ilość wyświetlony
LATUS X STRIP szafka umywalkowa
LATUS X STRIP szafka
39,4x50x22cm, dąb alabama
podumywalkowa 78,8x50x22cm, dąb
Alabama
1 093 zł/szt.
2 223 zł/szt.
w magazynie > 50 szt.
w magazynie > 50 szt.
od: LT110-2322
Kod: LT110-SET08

What the task asks: The task requires that all the material be restated word for word.

Answer:
ilość wyświetlony
LATUS X STRIP szafka umywalkowa
LATUS X STRIP szafka
39,4x50x22cm, dąb alabama
podumywalkowa 78,8x50x22cm, dąb
Alabama
1 093 zł/szt.
2 223 zł/szt.
w magazynie > 50 szt.
w magazynie > 50 szt.
od: LT110-2322
Kod: LT110-SET08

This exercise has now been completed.